Structured page parsing data:

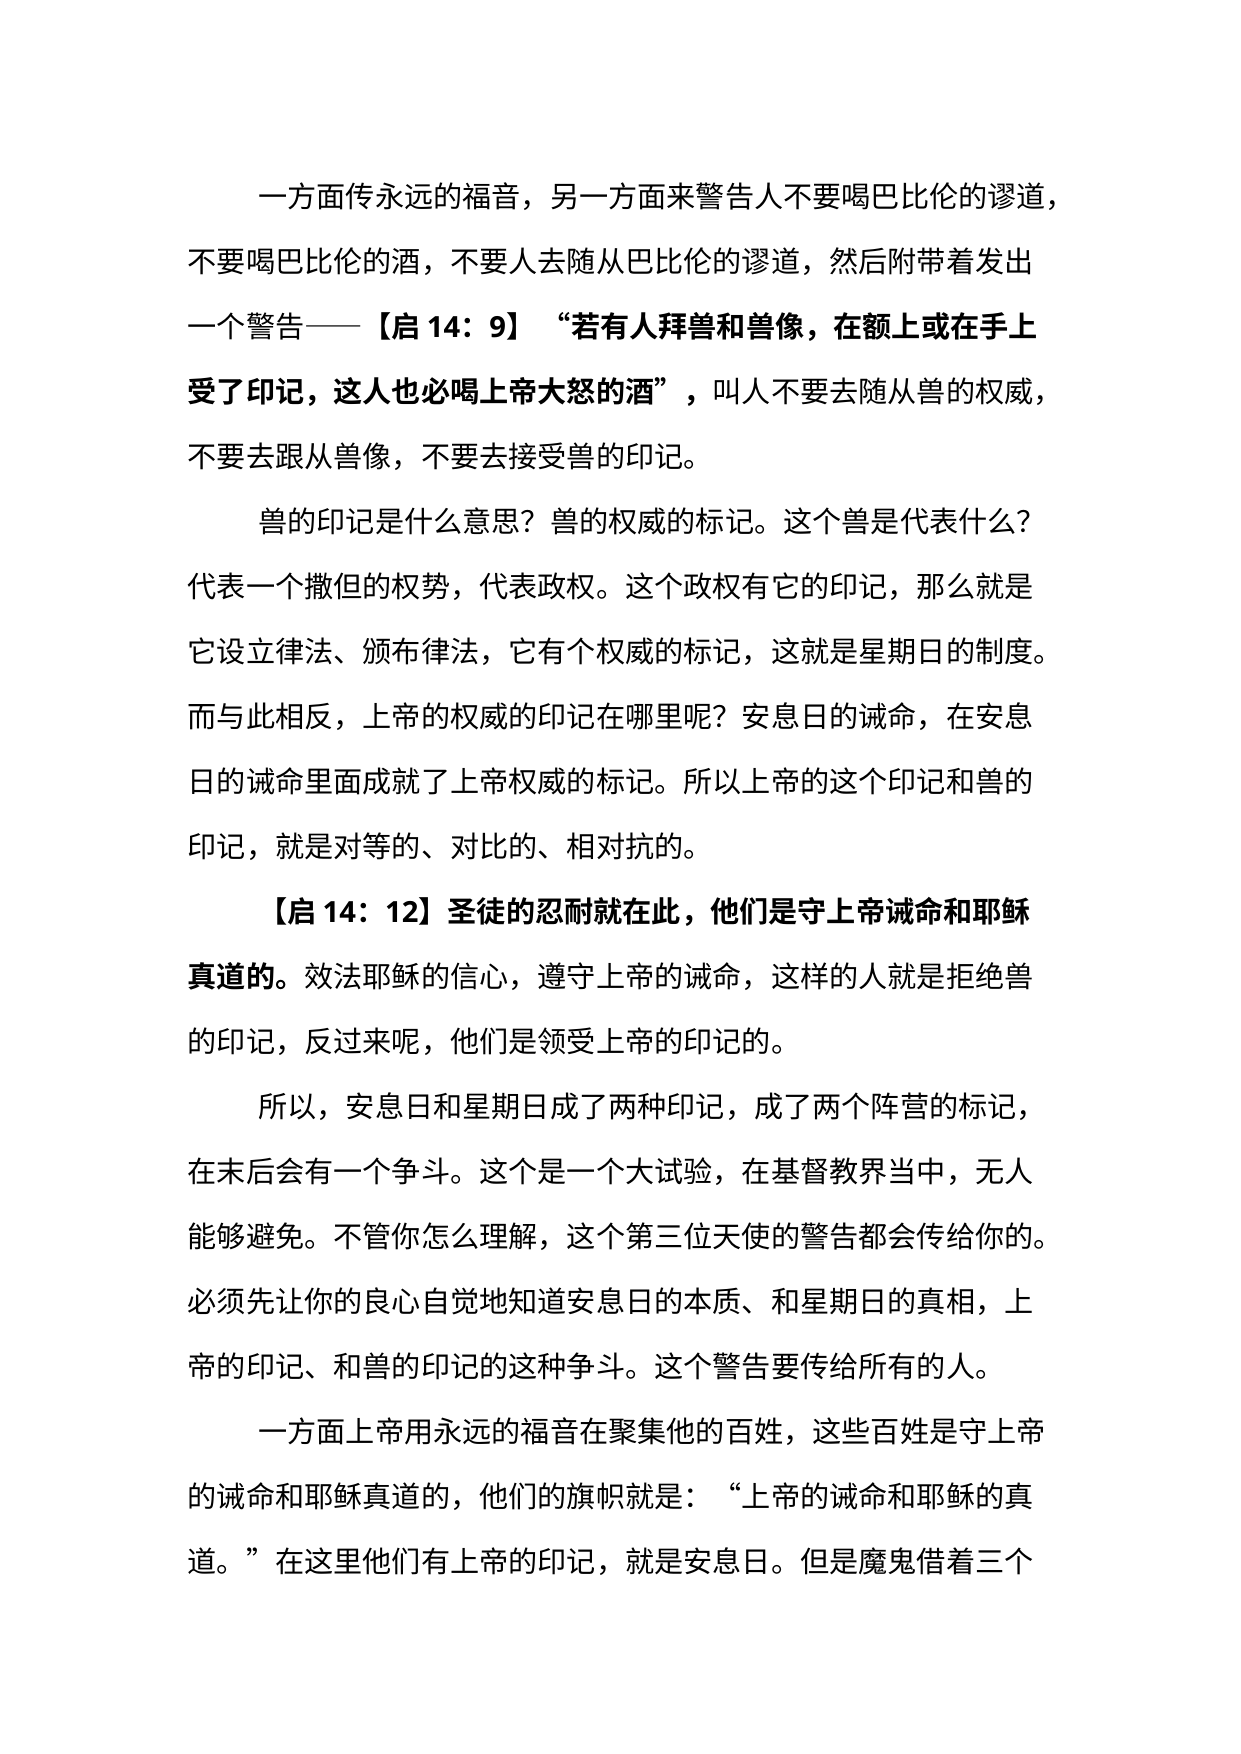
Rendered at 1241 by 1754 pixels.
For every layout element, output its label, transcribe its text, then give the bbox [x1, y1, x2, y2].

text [187, 1397, 1053, 1592]
text 【启14：12】圣徒的忍耐就在此，他们是守上帝诫命和耶稣真道的。效法耶稣的信心，遵守上帝的诫命，这样的人就是拒绝兽的印记，反过来呢，他们是领受上帝的印记的。 [187, 877, 1053, 1072]
text 一方面传永远的福音，另一方面来警告人不要喝巴比伦的谬道，不要喝巴比伦的酒，不要人去随从巴比伦的谬道，然后附带着发出一个警告——【启14：9】 “若有人拜兽和兽像，在额上或在手上受了印记，这人也必喝上帝大怒的酒”，叫人不要去随从兽的权威，不要去跟从兽像，不要去接受兽的印记。 [187, 162, 1053, 487]
text 兽的印记是什么意思？兽的权威的标记。这个兽是代表什么？代表一个撒但的权势，代表政权。这个政权有它的印记，那么就是它设立律法、颁布律法，它有个权威的标记，这就是星期日的制度。而与此相反，上帝的权威的印记在哪里呢？安息日的诫命，在安息日的诫命里面成就了上帝权威的标记。所以上帝的这个印记和兽的印记，就是对等的、对比的、相对抗的。 [187, 487, 1053, 877]
text 所以，安息日和星期日成了两种印记，成了两个阵营的标记，在末后会有一个争斗。这个是一个大试验，在基督教界当中，无人能够避免。不管你怎么理解，这个第三位天使的警告都会传给你的。必须先让你的良心自觉地知道安息日的本质、和星期日的真相，上帝的印记、和兽的印记的这种争斗。这个警告要传给所有的人。 [187, 1072, 1053, 1397]
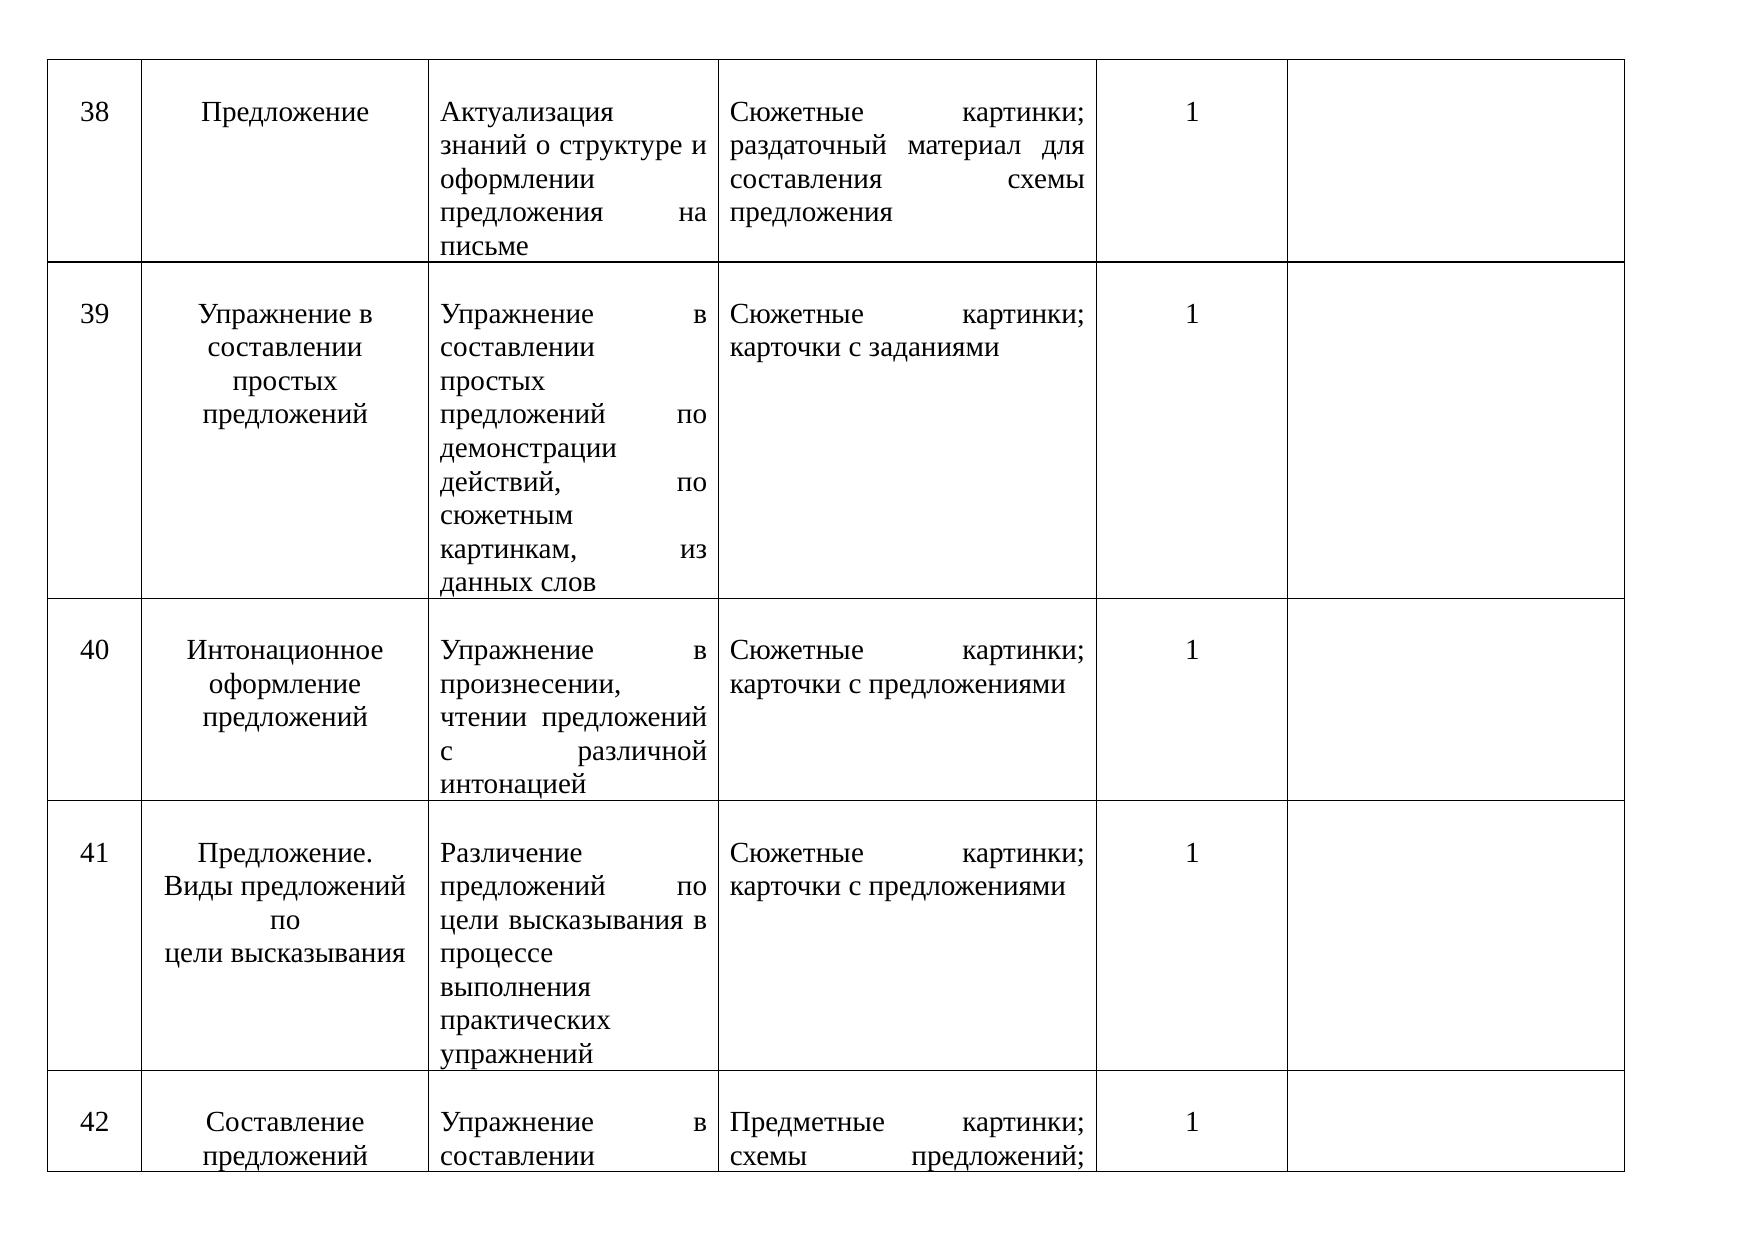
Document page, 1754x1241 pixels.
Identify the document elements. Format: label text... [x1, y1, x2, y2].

table_cell [1288, 263, 1624, 598]
table_cell 41 [48, 801, 141, 1069]
table_cell 1 [1097, 1071, 1287, 1171]
table_cell Сюжетные картинки; карточки с заданиями [719, 263, 1096, 598]
table_cell 42 [48, 1071, 141, 1171]
table_cell Предложение. Виды предложений по цели высказывания [142, 801, 428, 1069]
table_cell Упражнение в произнесении, чтении предложений с различной интонацией [429, 599, 718, 800]
table_cell 40 [48, 599, 141, 800]
table_cell 1 [1097, 801, 1287, 1069]
table_cell 1 [1097, 60, 1287, 261]
table_cell [1288, 599, 1624, 800]
table_cell 1 [1097, 263, 1287, 598]
table_cell [1288, 60, 1624, 261]
table_cell [1288, 801, 1624, 1069]
table_cell 39 [48, 263, 141, 598]
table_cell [429, 1071, 718, 1171]
table_cell Упражнение в составлении простых предложений по демонстрации действий, по сюжетным картинкам, из данных слов [429, 263, 718, 598]
table_cell Различение предложений по цели высказывания в процессе выполнения практических упражнений [429, 801, 718, 1069]
table_cell Упражнение в составлении простых предложений [142, 263, 428, 598]
table_cell Сюжетные картинки; раздаточный материал для составления схемы предложения [719, 60, 1096, 261]
table_cell Предложение [142, 60, 428, 261]
table_cell Сюжетные картинки; карточки с предложениями [719, 801, 1096, 1069]
table_cell [1288, 1071, 1624, 1171]
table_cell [142, 1071, 428, 1171]
table_cell Интонационное оформление предложений [142, 599, 428, 800]
table_cell 38 [48, 60, 141, 261]
table_cell 1 [1097, 599, 1287, 800]
table_cell Актуализация знаний о структуре и оформлении предложения на письме [429, 60, 718, 261]
table_cell Сюжетные картинки; карточки с предложениями [719, 599, 1096, 800]
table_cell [719, 1071, 1096, 1171]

**WORK ORDER:** Set down the entries exactly as they appear, with every picture left out.

**EXERCISE RESULT:**
Rendered at 1241 by 1754 pixels.
For every layout element, output its label, transcribe its text, then give the bbox [x1, y1, x2, y2].

text [187, 1397, 1053, 1592]
text 【启14：12】圣徒的忍耐就在此，他们是守上帝诫命和耶稣真道的。效法耶稣的信心，遵守上帝的诫命，这样的人就是拒绝兽的印记，反过来呢，他们是领受上帝的印记的。 [187, 877, 1053, 1072]
text 一方面传永远的福音，另一方面来警告人不要喝巴比伦的谬道，不要喝巴比伦的酒，不要人去随从巴比伦的谬道，然后附带着发出一个警告——【启14：9】 “若有人拜兽和兽像，在额上或在手上受了印记，这人也必喝上帝大怒的酒”，叫人不要去随从兽的权威，不要去跟从兽像，不要去接受兽的印记。 [187, 162, 1053, 487]
text 兽的印记是什么意思？兽的权威的标记。这个兽是代表什么？代表一个撒但的权势，代表政权。这个政权有它的印记，那么就是它设立律法、颁布律法，它有个权威的标记，这就是星期日的制度。而与此相反，上帝的权威的印记在哪里呢？安息日的诫命，在安息日的诫命里面成就了上帝权威的标记。所以上帝的这个印记和兽的印记，就是对等的、对比的、相对抗的。 [187, 487, 1053, 877]
text 所以，安息日和星期日成了两种印记，成了两个阵营的标记，在末后会有一个争斗。这个是一个大试验，在基督教界当中，无人能够避免。不管你怎么理解，这个第三位天使的警告都会传给你的。必须先让你的良心自觉地知道安息日的本质、和星期日的真相，上帝的印记、和兽的印记的这种争斗。这个警告要传给所有的人。 [187, 1072, 1053, 1397]
Document page, 1754x1241 pixels.
Identify the document elements. Format: label text... [x1, y1, x2, y2].

table_cell [1288, 263, 1624, 598]
table_cell 41 [48, 801, 141, 1069]
table_cell 1 [1097, 1071, 1287, 1171]
table_cell Сюжетные картинки; карточки с заданиями [719, 263, 1096, 598]
table_cell 42 [48, 1071, 141, 1171]
table_cell Предложение. Виды предложений по цели высказывания [142, 801, 428, 1069]
table_cell Упражнение в произнесении, чтении предложений с различной интонацией [429, 599, 718, 800]
table_cell 40 [48, 599, 141, 800]
table_cell 1 [1097, 801, 1287, 1069]
table_cell 1 [1097, 60, 1287, 261]
table_cell [1288, 599, 1624, 800]
table_cell 1 [1097, 263, 1287, 598]
table_cell [1288, 60, 1624, 261]
table_cell [1288, 801, 1624, 1069]
table_cell 39 [48, 263, 141, 598]
table_cell [429, 1071, 718, 1171]
table_cell Упражнение в составлении простых предложений по демонстрации действий, по сюжетным картинкам, из данных слов [429, 263, 718, 598]
table_cell Различение предложений по цели высказывания в процессе выполнения практических упражнений [429, 801, 718, 1069]
table_cell Упражнение в составлении простых предложений [142, 263, 428, 598]
table_cell Сюжетные картинки; раздаточный материал для составления схемы предложения [719, 60, 1096, 261]
table_cell Предложение [142, 60, 428, 261]
table_cell Сюжетные картинки; карточки с предложениями [719, 801, 1096, 1069]
table_cell [1288, 1071, 1624, 1171]
table_cell [142, 1071, 428, 1171]
table_cell Интонационное оформление предложений [142, 599, 428, 800]
table_cell 38 [48, 60, 141, 261]
table_cell 1 [1097, 599, 1287, 800]
table_cell Актуализация знаний о структуре и оформлении предложения на письме [429, 60, 718, 261]
table_cell Сюжетные картинки; карточки с предложениями [719, 599, 1096, 800]
table_cell [719, 1071, 1096, 1171]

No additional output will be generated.